I’ve had my woodworking bench for twelve years now. It’s been a good workhorse, small enough to fit into my bijou little workshop spaces but big enough to be useful. It first lived in a corner in the old salle, then the tatami shed in the ‘new’ salle:
then my garage in Ipswich, and now my workshop at the end of the garden):
The vice has never been great though. Good enough for most things, like holding this bit of ash in place while I mark it out for a scabbard:
But it was always quite sticky, and has gotten worse over time. And with changes in atmospheric moisture, the bench top has moved a bit, so it didn’t close up all the way to the edges.

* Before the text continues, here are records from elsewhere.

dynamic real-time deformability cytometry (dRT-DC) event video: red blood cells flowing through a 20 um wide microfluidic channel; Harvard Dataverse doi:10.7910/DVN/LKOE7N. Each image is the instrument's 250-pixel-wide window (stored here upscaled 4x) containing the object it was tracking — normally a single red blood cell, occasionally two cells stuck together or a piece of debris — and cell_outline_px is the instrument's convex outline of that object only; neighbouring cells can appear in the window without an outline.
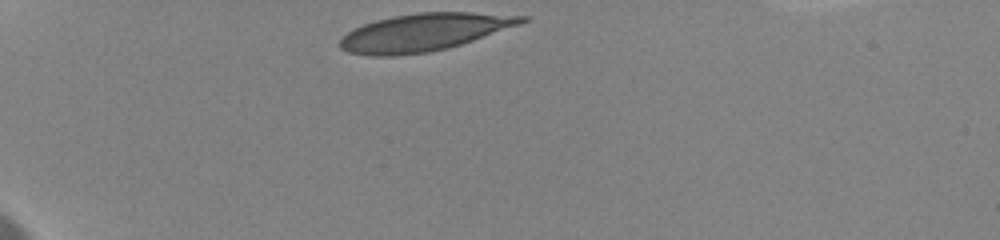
{"species": "human", "species_latin": "Homo sapiens", "temperature_condition": "cold", "stored_images_in_passage": 45, "camera_frame_rate_fps": 3000, "um_per_image_px": 0.085, "donor": {"sex": "female"}, "frame": {"image": 1, "passage_image": 1, "time_ms": 0.0, "image_size_px": [1000, 240], "cell_outline_px": [[528, 20], [520, 24], [448, 48], [428, 52], [396, 56], [372, 56], [348, 52], [340, 48], [340, 40], [348, 32], [364, 24], [376, 20], [416, 12], [472, 12], [528, 16]], "centroid_in_image_um": [36.04, 2.74], "position_along_channel_um": 49.0, "area_um2": 39.3}, "authors_computed_cell_mechanics": {"area_um2": 39.2462, "velocity_mm_per_s": 3.5726, "shape_relaxation_time_tau1_ms": 4.2322, "shape_relaxation_time_tau2_ms": 1.3631, "deformation_change_tau1": 0.1878, "deformation_change_tau2": 0.0904}}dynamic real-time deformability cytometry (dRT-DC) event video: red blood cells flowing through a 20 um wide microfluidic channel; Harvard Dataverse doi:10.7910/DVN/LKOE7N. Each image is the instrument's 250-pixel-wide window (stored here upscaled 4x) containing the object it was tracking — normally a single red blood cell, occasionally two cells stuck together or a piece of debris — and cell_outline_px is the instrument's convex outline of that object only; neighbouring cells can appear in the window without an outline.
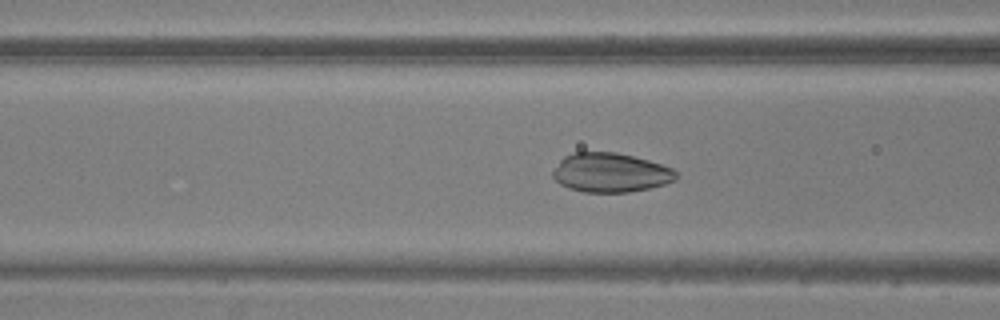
{"species": "common noctule bat (a hibernating species)", "species_latin": "Nyctalus noctula", "temperature_condition": "warm", "stored_images_in_passage": 28, "camera_frame_rate_fps": 3000, "um_per_image_px": 0.085, "animal": {"sex": "male", "body_mass_g": 20.5, "forearm_length_mm": 52.5}, "frame": {"image": 1, "passage_image": 5, "time_ms": 1.333, "image_size_px": [1000, 320], "cell_outline_px": [[676, 180], [664, 184], [648, 188], [628, 192], [584, 192], [568, 188], [560, 184], [552, 176], [552, 172], [560, 160], [564, 156], [572, 152], [616, 152], [648, 160], [672, 168], [676, 172]], "centroid_in_image_um": [51.86, 14.67], "position_along_channel_um": 114.7, "area_um2": 28.09}}
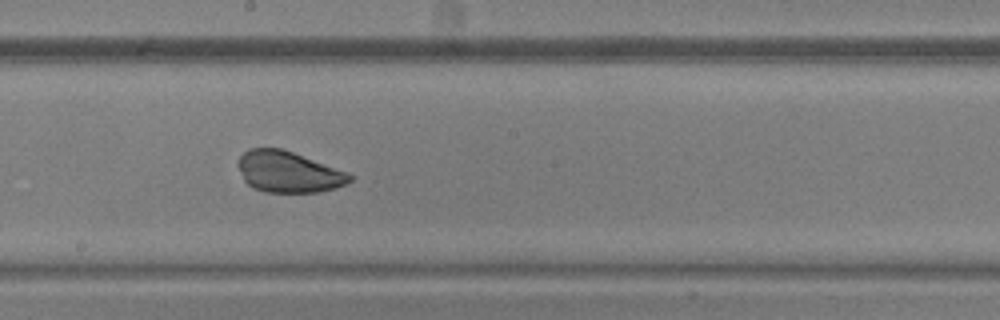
{"frame": {"image": 2, "passage_image": 13, "time_ms": 4.0, "image_size_px": [1000, 320], "cell_outline_px": [[352, 180], [348, 184], [336, 188], [316, 192], [264, 192], [248, 184], [244, 180], [236, 164], [240, 156], [248, 148], [280, 148], [292, 152], [348, 172], [352, 176]], "centroid_in_image_um": [24.51, 14.61], "position_along_channel_um": 223.7, "area_um2": 26.7}}
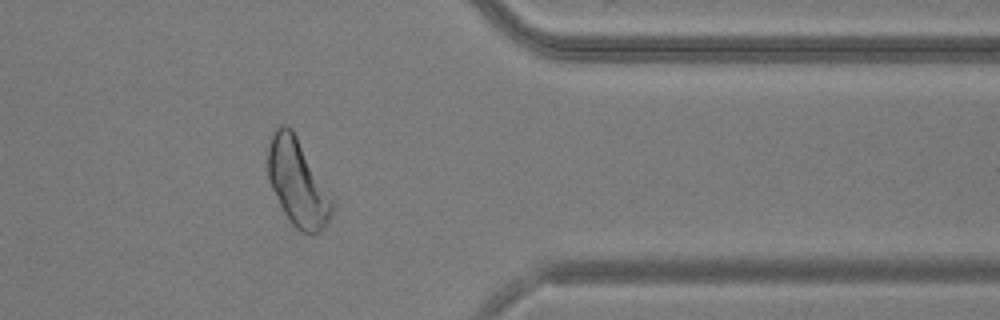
{"frame": {"image": 3, "passage_image": 26, "time_ms": 8.333, "image_size_px": [1000, 320], "cell_outline_px": [[336, 204], [324, 228], [320, 232], [304, 232], [296, 228], [288, 220], [268, 180], [268, 144], [272, 132], [280, 124], [288, 124], [292, 128], [336, 200]], "centroid_in_image_um": [25.33, 15.48], "position_along_channel_um": 386.1, "area_um2": 33.0}}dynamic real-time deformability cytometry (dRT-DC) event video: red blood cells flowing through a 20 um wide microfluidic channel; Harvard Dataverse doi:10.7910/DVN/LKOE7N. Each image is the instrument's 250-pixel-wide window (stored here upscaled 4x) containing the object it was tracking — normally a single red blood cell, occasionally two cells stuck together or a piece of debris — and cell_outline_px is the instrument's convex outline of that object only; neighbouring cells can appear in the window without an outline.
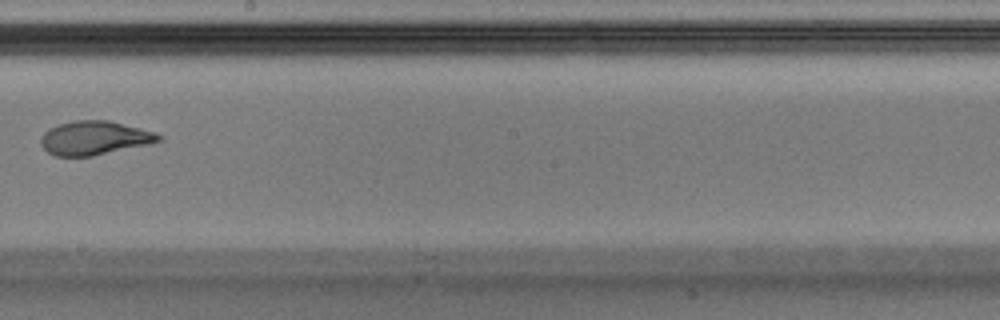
{"species": "Egyptian fruit bat (a non-hibernating species)", "species_latin": "Rousettus aegyptiacus", "temperature_condition": "warm", "stored_images_in_passage": 11, "camera_frame_rate_fps": 3000, "um_per_image_px": 0.085, "animal": {"sex": "male"}, "frame": {"image": 1, "passage_image": 10, "time_ms": 3.0, "image_size_px": [1000, 320], "cell_outline_px": [[164, 140], [148, 144], [92, 156], [56, 156], [48, 152], [40, 144], [40, 140], [44, 132], [48, 128], [72, 120], [108, 120], [140, 128], [164, 136]], "centroid_in_image_um": [8.02, 11.72], "position_along_channel_um": 240.2, "area_um2": 23.18}}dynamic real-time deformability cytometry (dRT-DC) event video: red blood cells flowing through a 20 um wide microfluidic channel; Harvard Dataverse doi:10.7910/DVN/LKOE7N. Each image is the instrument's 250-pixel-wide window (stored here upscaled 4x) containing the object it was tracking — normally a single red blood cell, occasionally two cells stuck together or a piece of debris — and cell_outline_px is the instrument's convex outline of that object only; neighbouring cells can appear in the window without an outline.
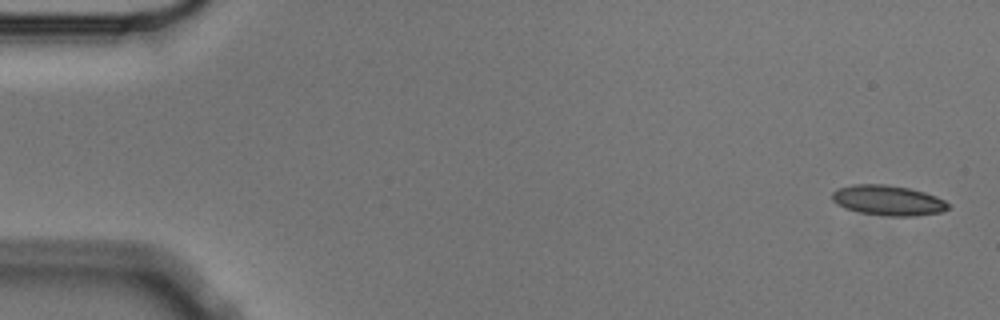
{"species": "Egyptian fruit bat (a non-hibernating species)", "species_latin": "Rousettus aegyptiacus", "temperature_condition": "cold", "stored_images_in_passage": 5, "camera_frame_rate_fps": 3000, "um_per_image_px": 0.085, "animal": {"sex": "male"}, "frame": {"image": 1, "passage_image": 1, "time_ms": 0.0, "image_size_px": [1000, 320], "cell_outline_px": [[948, 208], [940, 212], [916, 216], [888, 216], [860, 212], [844, 208], [836, 204], [832, 200], [832, 192], [840, 188], [852, 184], [884, 184], [908, 188], [924, 192], [936, 196], [944, 200], [948, 204]], "centroid_in_image_um": [75.46, 17.03], "position_along_channel_um": 9.5, "area_um2": 20.29}}
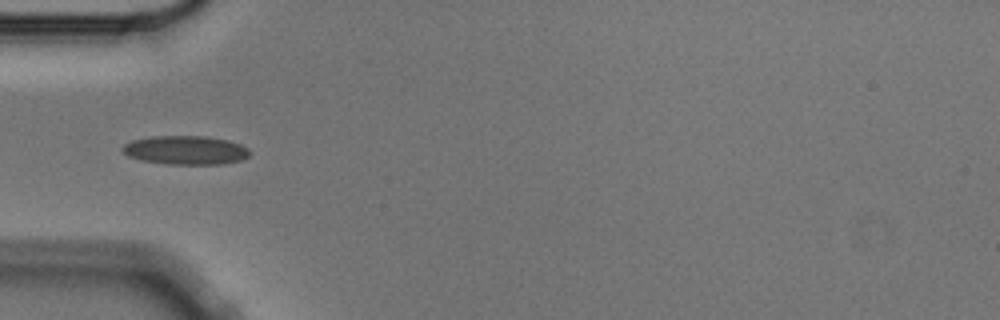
{"frame": {"image": 2, "passage_image": 5, "time_ms": 1.333, "image_size_px": [1000, 320], "cell_outline_px": [[252, 152], [248, 156], [240, 160], [224, 164], [164, 164], [140, 160], [128, 156], [120, 148], [124, 144], [132, 140], [152, 136], [204, 136], [228, 140], [240, 144], [248, 148]], "centroid_in_image_um": [15.77, 12.76], "position_along_channel_um": 69.2, "area_um2": 21.5}}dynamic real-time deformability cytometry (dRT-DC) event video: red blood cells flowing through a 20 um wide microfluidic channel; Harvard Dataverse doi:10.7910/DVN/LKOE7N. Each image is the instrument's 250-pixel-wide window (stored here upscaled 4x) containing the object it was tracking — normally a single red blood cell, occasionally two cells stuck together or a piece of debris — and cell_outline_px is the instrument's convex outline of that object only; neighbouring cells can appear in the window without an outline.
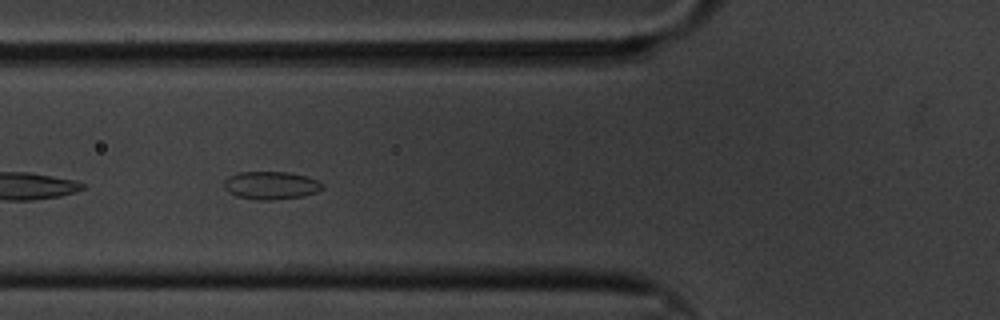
{"species": "common noctule bat (a hibernating species)", "species_latin": "Nyctalus noctula", "temperature_condition": "cold", "stored_images_in_passage": 19, "camera_frame_rate_fps": 3000, "um_per_image_px": 0.085, "animal": {"sex": "male", "body_mass_g": 20.1, "forearm_length_mm": 53.5}, "frame": {"image": 1, "passage_image": 6, "time_ms": 1.667, "image_size_px": [1000, 320], "cell_outline_px": [[324, 188], [316, 192], [304, 196], [268, 200], [256, 200], [236, 196], [228, 192], [224, 188], [224, 180], [228, 176], [236, 172], [288, 172], [308, 176], [324, 184]], "centroid_in_image_um": [23.02, 15.75], "position_along_channel_um": 102.8, "area_um2": 16.18}}
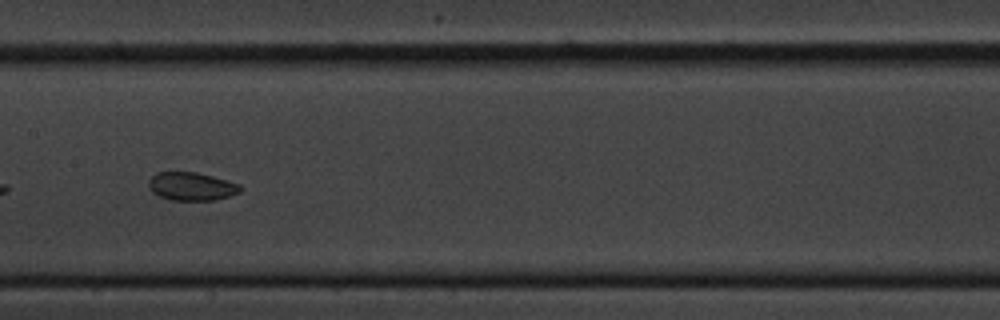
{"frame": {"image": 2, "passage_image": 14, "time_ms": 4.333, "image_size_px": [1000, 320], "cell_outline_px": [[244, 188], [240, 192], [216, 200], [172, 200], [160, 196], [152, 192], [148, 188], [148, 180], [156, 172], [196, 172], [228, 180], [240, 184]], "centroid_in_image_um": [16.29, 15.84], "position_along_channel_um": 191.1, "area_um2": 15.2}}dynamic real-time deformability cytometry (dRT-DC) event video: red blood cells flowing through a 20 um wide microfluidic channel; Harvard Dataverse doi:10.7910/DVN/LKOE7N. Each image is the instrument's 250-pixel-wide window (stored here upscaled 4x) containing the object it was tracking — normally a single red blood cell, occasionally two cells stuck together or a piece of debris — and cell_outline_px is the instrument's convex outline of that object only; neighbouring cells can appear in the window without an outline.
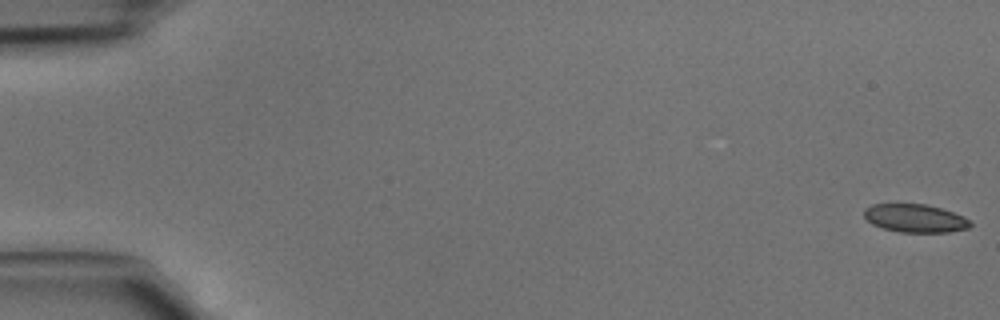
{"species": "common noctule bat (a hibernating species)", "species_latin": "Nyctalus noctula", "temperature_condition": "cold", "stored_images_in_passage": 46, "camera_frame_rate_fps": 3000, "um_per_image_px": 0.085, "animal": {"sex": "male", "body_mass_g": 15.6}, "frame": {"image": 1, "passage_image": 1, "time_ms": 0.0, "image_size_px": [1000, 320], "cell_outline_px": [[972, 224], [968, 228], [948, 232], [900, 232], [884, 228], [872, 224], [864, 216], [864, 208], [872, 204], [924, 204], [940, 208], [964, 216]], "centroid_in_image_um": [77.77, 18.55], "position_along_channel_um": 7.2, "area_um2": 17.28}}
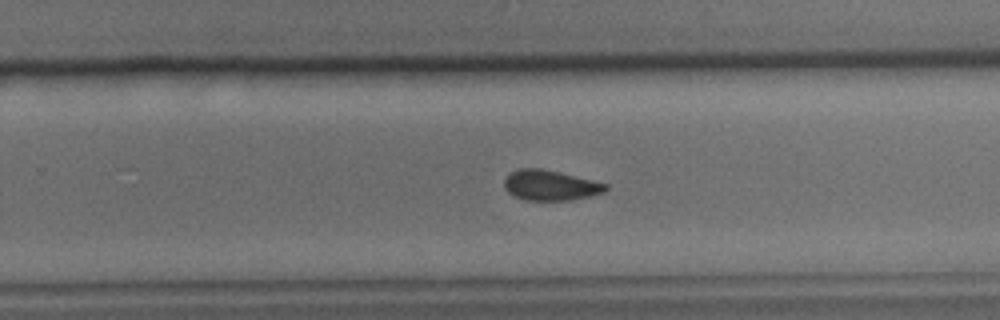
{"frame": {"image": 2, "passage_image": 30, "time_ms": 9.667, "image_size_px": [1000, 320], "cell_outline_px": [[608, 188], [604, 192], [592, 196], [572, 200], [524, 200], [512, 196], [504, 188], [504, 180], [508, 172], [520, 168], [540, 168], [608, 184]], "centroid_in_image_um": [46.73, 15.76], "position_along_channel_um": 283.1, "area_um2": 17.98}}
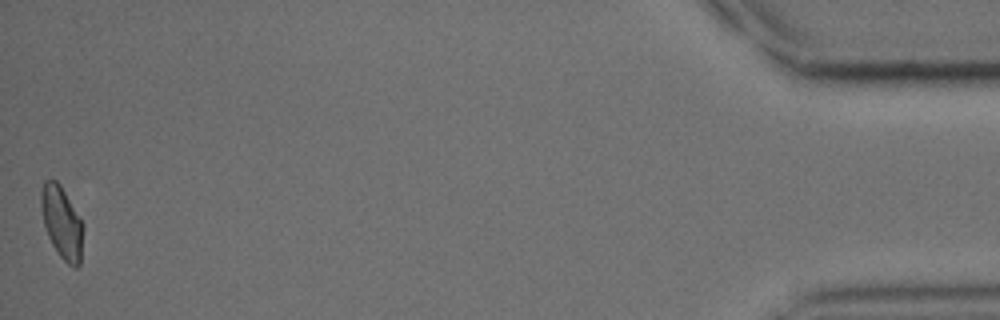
{"frame": {"image": 3, "passage_image": 46, "time_ms": 15.0, "image_size_px": [1000, 320], "cell_outline_px": [[84, 228], [80, 264], [76, 268], [72, 268], [60, 256], [52, 244], [48, 236], [44, 224], [40, 204], [40, 192], [44, 180], [56, 180], [60, 184], [84, 224]], "centroid_in_image_um": [5.26, 18.92], "position_along_channel_um": 429.9, "area_um2": 17.86}}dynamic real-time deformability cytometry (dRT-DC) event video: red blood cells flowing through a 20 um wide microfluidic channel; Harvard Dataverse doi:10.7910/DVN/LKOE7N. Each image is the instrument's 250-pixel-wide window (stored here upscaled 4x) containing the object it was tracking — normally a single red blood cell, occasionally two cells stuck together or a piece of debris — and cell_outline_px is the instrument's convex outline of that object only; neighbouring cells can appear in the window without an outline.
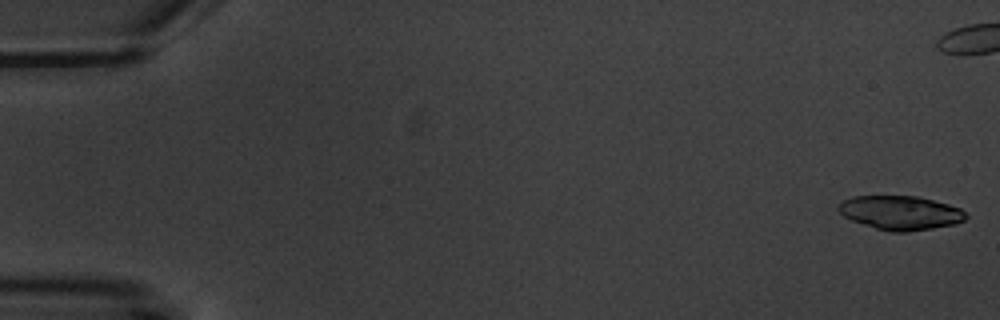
{"species": "common noctule bat (a hibernating species)", "species_latin": "Nyctalus noctula", "temperature_condition": "warm", "stored_images_in_passage": 7, "camera_frame_rate_fps": 3000, "um_per_image_px": 0.085, "animal": {"sex": "male", "body_mass_g": 20.1, "forearm_length_mm": 53.5}, "frame": {"image": 1, "passage_image": 1, "time_ms": 0.0, "image_size_px": [1000, 320], "cell_outline_px": [[968, 216], [964, 220], [956, 224], [908, 232], [892, 232], [876, 228], [852, 220], [844, 216], [836, 208], [844, 200], [852, 196], [916, 196], [948, 204], [960, 208]], "centroid_in_image_um": [76.55, 18.08], "position_along_channel_um": 8.5, "area_um2": 25.09}}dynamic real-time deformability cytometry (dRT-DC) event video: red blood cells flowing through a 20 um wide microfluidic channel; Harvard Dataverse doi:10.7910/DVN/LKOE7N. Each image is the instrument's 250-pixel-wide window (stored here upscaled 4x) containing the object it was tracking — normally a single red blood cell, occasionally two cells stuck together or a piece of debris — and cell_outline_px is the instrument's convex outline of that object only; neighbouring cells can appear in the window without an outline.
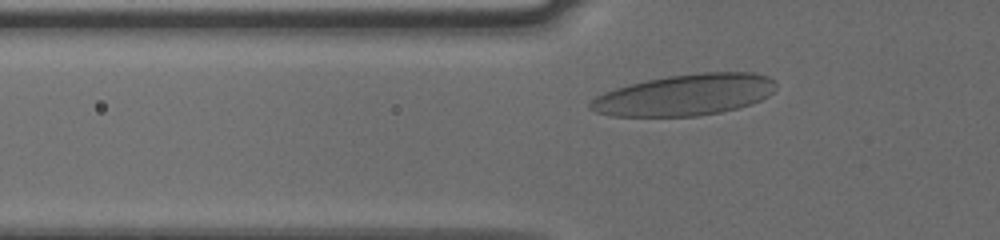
{"species": "human", "species_latin": "Homo sapiens", "temperature_condition": "cold", "stored_images_in_passage": 36, "camera_frame_rate_fps": 3000, "um_per_image_px": 0.085, "donor": {"sex": "male"}, "frame": {"image": 1, "passage_image": 8, "time_ms": 2.333, "image_size_px": [1000, 240], "cell_outline_px": [[776, 88], [768, 96], [752, 104], [720, 112], [696, 116], [612, 116], [596, 112], [588, 108], [588, 104], [596, 96], [604, 92], [628, 84], [644, 80], [668, 76], [700, 72], [752, 72], [768, 76], [776, 80]], "centroid_in_image_um": [58.22, 8.06], "position_along_channel_um": 67.6, "area_um2": 44.85}}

The body of the bench has also never been perfectly stable. It’s okay, but a bit light, and with the racking forces from planing on the bench top, it’s gradually become more wobbly.
Yesterday I spent about four hours disassembling the vice and getting it tuned up; planing down the vice jaw, the side of the bench, and the bench top; and adding some diagonal members to stabilise it.
Turns out, the floor itself in my workshop isn’t very stable (it’s fundamentally just a shed) so I put down a couple of planks to spread the load a bit.
Now the vice twizzles like this:
At the time, I just felt like spending a day doing woodwork, and thought I’d take half an hour or so to improve the vice because I have some tricky sliding dovetails to cut. But one thing lead to another, and now the bench is performing better than it ever has before.